(Stored data)
+-------+
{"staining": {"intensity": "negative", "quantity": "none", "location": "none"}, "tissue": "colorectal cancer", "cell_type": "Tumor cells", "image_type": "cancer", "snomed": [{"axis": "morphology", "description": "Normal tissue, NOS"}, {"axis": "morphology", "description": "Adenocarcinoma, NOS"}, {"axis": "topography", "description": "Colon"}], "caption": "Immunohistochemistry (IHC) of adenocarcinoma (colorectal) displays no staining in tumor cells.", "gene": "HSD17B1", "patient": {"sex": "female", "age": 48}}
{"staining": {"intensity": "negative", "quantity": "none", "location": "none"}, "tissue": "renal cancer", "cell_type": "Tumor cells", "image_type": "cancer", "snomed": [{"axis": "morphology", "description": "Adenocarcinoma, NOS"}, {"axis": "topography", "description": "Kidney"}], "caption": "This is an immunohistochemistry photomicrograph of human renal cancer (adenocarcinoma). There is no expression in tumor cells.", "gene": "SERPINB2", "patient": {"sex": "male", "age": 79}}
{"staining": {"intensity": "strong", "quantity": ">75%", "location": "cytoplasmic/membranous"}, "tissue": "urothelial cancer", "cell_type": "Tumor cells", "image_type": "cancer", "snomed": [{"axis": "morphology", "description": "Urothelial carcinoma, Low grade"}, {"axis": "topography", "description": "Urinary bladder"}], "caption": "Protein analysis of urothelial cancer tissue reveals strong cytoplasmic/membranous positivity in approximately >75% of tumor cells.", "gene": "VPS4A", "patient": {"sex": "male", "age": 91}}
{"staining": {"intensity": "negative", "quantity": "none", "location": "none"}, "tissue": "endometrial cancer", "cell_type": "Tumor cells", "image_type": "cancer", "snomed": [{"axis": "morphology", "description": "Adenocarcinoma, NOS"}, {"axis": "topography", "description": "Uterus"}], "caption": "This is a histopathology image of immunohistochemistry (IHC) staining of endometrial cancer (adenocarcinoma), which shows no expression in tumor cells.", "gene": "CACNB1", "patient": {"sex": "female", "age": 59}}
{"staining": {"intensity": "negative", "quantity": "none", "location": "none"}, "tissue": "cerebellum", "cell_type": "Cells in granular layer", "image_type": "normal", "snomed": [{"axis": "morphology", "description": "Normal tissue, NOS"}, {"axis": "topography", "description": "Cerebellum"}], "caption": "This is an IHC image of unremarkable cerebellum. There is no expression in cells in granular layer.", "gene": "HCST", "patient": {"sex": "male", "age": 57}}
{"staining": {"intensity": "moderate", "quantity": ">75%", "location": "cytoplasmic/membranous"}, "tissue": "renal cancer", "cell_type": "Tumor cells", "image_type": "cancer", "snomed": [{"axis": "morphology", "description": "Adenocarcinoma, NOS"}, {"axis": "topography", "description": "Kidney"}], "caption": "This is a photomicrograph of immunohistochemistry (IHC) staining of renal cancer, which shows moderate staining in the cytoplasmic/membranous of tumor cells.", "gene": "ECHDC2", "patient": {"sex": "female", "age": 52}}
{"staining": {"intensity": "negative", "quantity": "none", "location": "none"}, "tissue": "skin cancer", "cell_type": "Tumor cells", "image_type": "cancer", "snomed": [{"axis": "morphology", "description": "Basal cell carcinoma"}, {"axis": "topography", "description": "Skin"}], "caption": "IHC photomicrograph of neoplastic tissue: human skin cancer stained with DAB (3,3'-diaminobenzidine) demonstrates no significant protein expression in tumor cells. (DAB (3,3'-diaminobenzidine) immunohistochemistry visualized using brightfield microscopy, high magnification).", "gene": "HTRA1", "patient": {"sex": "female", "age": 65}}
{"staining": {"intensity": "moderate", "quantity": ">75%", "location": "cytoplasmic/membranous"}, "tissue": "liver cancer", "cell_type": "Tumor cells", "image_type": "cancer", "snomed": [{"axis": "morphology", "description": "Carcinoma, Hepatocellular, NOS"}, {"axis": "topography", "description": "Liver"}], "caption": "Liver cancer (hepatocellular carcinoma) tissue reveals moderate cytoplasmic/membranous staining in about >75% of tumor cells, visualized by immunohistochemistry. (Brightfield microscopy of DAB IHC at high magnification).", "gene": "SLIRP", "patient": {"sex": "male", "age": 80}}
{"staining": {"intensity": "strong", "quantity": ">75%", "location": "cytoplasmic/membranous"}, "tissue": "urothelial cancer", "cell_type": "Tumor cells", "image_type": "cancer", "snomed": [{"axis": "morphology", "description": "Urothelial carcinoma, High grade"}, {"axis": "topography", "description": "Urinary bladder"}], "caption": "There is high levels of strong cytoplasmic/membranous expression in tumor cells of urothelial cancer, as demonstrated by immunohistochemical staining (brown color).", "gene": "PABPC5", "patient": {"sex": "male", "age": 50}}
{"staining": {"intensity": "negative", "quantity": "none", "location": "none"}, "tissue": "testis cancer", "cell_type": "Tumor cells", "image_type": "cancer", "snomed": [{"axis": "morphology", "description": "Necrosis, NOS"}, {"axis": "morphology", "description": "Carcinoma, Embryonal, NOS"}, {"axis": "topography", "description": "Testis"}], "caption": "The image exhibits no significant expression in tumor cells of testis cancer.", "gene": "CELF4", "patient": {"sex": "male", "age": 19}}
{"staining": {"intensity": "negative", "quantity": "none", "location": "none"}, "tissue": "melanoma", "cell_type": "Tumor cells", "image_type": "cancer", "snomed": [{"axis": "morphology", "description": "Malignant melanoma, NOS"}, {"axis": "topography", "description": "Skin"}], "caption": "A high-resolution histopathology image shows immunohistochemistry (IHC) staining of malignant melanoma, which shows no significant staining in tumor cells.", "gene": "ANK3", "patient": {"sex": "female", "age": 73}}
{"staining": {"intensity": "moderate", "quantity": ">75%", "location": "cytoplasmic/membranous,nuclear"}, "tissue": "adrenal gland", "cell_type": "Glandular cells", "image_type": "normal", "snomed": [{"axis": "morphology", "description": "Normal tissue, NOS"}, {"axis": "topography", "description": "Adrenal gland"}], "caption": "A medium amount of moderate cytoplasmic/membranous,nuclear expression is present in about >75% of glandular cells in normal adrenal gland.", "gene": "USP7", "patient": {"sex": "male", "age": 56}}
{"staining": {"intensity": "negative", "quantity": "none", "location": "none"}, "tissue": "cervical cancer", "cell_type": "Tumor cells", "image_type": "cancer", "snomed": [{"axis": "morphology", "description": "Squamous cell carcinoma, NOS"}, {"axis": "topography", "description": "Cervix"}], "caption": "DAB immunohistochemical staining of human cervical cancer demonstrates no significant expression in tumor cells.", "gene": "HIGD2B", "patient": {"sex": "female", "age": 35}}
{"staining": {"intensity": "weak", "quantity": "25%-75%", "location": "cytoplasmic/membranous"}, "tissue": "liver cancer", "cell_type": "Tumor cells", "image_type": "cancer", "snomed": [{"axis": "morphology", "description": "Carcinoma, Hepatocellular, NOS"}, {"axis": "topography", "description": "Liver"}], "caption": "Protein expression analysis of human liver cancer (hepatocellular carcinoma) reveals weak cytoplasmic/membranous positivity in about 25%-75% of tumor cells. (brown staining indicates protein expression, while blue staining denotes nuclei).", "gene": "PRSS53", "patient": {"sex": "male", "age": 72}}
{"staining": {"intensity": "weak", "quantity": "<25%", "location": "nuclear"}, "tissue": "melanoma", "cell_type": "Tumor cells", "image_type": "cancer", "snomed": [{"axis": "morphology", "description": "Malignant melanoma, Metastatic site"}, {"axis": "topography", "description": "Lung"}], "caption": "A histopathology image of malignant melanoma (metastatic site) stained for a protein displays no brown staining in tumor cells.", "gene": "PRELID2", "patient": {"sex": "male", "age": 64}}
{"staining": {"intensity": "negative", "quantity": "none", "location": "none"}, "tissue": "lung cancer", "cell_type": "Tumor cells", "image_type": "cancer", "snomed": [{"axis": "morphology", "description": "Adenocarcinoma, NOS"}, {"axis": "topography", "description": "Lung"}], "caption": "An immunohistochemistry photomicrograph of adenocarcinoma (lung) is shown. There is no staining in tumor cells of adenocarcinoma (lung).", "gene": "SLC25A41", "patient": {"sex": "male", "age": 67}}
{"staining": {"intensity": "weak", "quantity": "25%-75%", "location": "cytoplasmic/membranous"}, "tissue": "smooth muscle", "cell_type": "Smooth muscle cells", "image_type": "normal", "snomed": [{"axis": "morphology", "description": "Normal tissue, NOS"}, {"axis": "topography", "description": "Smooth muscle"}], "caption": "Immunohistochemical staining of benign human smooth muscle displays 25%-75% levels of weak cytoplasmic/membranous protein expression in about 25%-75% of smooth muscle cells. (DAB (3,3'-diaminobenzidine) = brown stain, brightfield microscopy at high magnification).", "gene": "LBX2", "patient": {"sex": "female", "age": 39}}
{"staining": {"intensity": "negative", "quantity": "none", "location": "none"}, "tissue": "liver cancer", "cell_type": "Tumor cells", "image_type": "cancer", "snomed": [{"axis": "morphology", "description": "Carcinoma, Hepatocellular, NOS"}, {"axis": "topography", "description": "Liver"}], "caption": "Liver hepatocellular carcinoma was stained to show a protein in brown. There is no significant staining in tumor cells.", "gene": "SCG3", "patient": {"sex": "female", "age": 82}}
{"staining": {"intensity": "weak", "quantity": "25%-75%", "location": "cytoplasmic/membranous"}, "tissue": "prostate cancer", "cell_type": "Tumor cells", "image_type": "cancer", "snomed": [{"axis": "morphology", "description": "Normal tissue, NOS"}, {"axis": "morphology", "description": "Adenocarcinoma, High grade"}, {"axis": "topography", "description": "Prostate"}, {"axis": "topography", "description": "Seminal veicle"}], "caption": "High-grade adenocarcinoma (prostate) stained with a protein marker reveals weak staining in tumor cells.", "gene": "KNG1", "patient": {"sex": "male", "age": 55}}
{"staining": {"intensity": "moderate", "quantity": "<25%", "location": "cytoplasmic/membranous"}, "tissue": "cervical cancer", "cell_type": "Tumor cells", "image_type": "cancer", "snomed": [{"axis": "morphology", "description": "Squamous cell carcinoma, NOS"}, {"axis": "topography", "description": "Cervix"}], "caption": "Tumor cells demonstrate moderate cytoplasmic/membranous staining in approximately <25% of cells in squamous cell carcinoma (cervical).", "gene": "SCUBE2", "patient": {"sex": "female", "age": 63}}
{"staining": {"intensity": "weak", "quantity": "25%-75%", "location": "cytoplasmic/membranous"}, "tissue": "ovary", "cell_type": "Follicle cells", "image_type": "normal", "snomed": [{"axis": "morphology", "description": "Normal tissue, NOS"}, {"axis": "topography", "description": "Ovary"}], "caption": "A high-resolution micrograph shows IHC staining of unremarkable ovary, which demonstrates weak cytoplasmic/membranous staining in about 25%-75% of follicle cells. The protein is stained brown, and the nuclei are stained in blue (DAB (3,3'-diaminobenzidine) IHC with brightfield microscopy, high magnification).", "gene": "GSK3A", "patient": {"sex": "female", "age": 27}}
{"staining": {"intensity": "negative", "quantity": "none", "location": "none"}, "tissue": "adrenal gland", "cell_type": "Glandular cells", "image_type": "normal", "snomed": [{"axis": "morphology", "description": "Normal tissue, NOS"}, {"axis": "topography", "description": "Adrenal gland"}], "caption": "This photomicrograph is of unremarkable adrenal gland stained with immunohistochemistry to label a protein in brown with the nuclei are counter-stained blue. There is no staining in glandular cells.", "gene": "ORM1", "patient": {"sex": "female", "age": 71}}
+-------+
:: Required action ::
The entries above hold a line with "image of malignant" and a later line with "hepatocellular carcinoma was". Write out exactly those lines and all lines between, nothing more.

:: Response ::
{"staining": {"intensity": "weak", "quantity": "<25%", "location": "nuclear"}, "tissue": "melanoma", "cell_type": "Tumor cells", "image_type": "cancer", "snomed": [{"axis": "morphology", "description": "Malignant melanoma, Metastatic site"}, {"axis": "topography", "description": "Lung"}], "caption": "A histopathology image of malignant melanoma (metastatic site) stained for a protein displays no brown staining in tumor cells.", "gene": "PRELID2", "patient": {"sex": "male", "age": 64}}
{"staining": {"intensity": "negative", "quantity": "none", "location": "none"}, "tissue": "lung cancer", "cell_type": "Tumor cells", "image_type": "cancer", "snomed": [{"axis": "morphology", "description": "Adenocarcinoma, NOS"}, {"axis": "topography", "description": "Lung"}], "caption": "An immunohistochemistry photomicrograph of adenocarcinoma (lung) is shown. There is no staining in tumor cells of adenocarcinoma (lung).", "gene": "SLC25A41", "patient": {"sex": "male", "age": 67}}
{"staining": {"intensity": "weak", "quantity": "25%-75%", "location": "cytoplasmic/membranous"}, "tissue": "smooth muscle", "cell_type": "Smooth muscle cells", "image_type": "normal", "snomed": [{"axis": "morphology", "description": "Normal tissue, NOS"}, {"axis": "topography", "description": "Smooth muscle"}], "caption": "Immunohistochemical staining of benign human smooth muscle displays 25%-75% levels of weak cytoplasmic/membranous protein expression in about 25%-75% of smooth muscle cells. (DAB (3,3'-diaminobenzidine) = brown stain, brightfield microscopy at high magnification).", "gene": "LBX2", "patient": {"sex": "female", "age": 39}}
{"staining": {"intensity": "negative", "quantity": "none", "location": "none"}, "tissue": "liver cancer", "cell_type": "Tumor cells", "image_type": "cancer", "snomed": [{"axis": "morphology", "description": "Carcinoma, Hepatocellular, NOS"}, {"axis": "topography", "description": "Liver"}], "caption": "Liver hepatocellular carcinoma was stained to show a protein in brown. There is no significant staining in tumor cells.", "gene": "SCG3", "patient": {"sex": "female", "age": 82}}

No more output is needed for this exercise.